In a blog post, Pew noted that the systems are not only flawed, but can be indecipherable. The machine learning algorithms at their cores are so sophisticated, they often arrive at puzzling conclusions that can’t be explained, even by data scientists who design them.
Gretchen Greene, an AI policy adviser at Harvard’s Berkman Klein Center for Internet and Society, says not being able to explain a system’s decisions could threaten crucial rights. “In the US we have guarantees around when the police are allowed to search or come into your house or look into your car,” she says. We also have rights that protect us against excessive use of force by police officers. But what if a facial recognition system wrongly identifies someone as a suspect who is armed and dangerous and the police respond with lethal force? What if a system misidentifies someone for a search? Without a way to audit the system and see how it arrived at that decision, Greene says, “you don’t meaningfully have that right.”
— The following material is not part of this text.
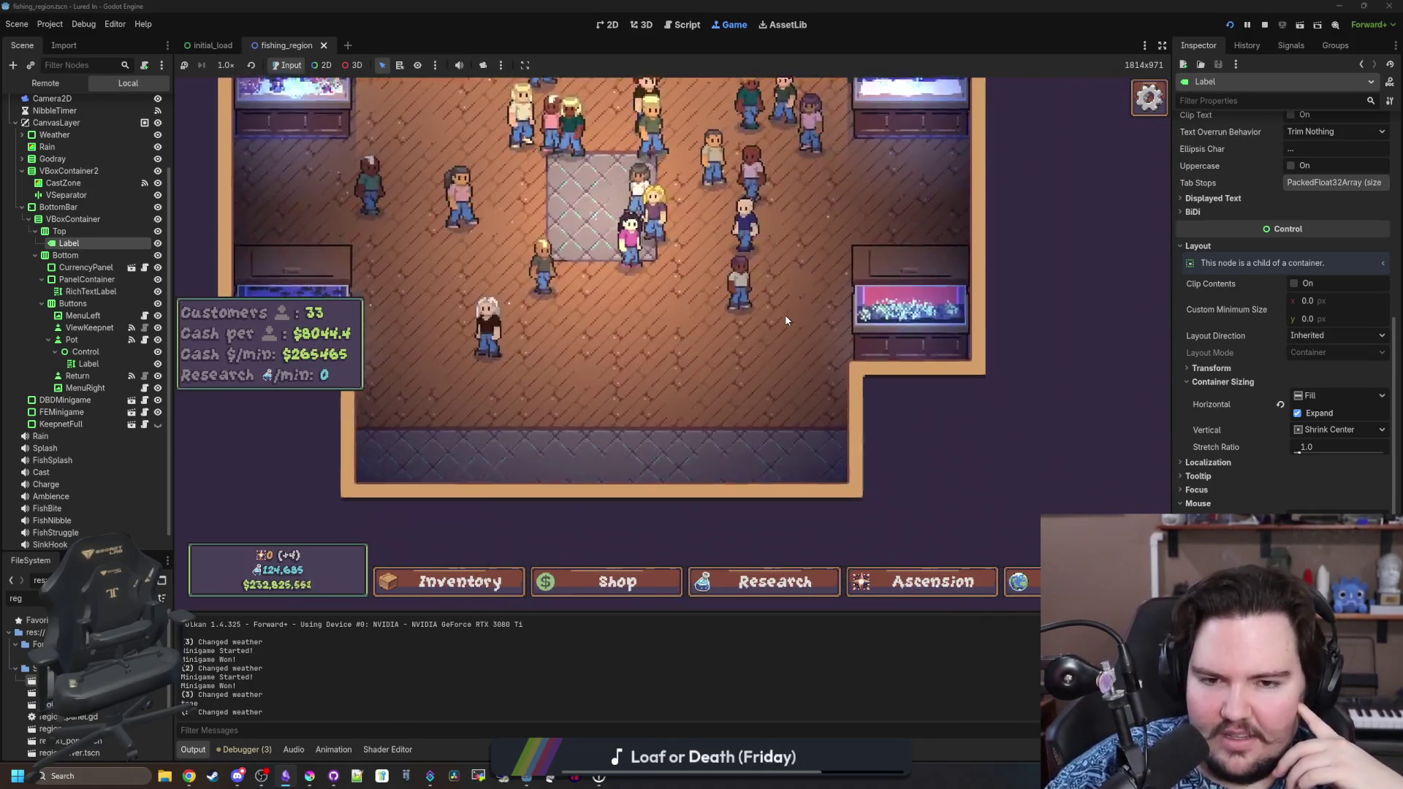
key(w)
Facial recognition also isn’t working alone. It fits into broader surveillance systems from geo-tracking on cell phones to security cameras in department stores. “You could create an ever-present collection of information that I hope doesn’t happen,” says Greene, who worries that kind of intense surveillance could affect more than just crime. It could stop people from participating in political groups, meeting with certain people, or practicing their religion, all of which are constitutionally guaranteed rights. “I think we should think hard about the tradeoff we want to make between security and other things like privacy,” says Greene. At the very least, if we do decide to make that tradeoff, citizens should be aware of what they stand to gain, and what they might lose.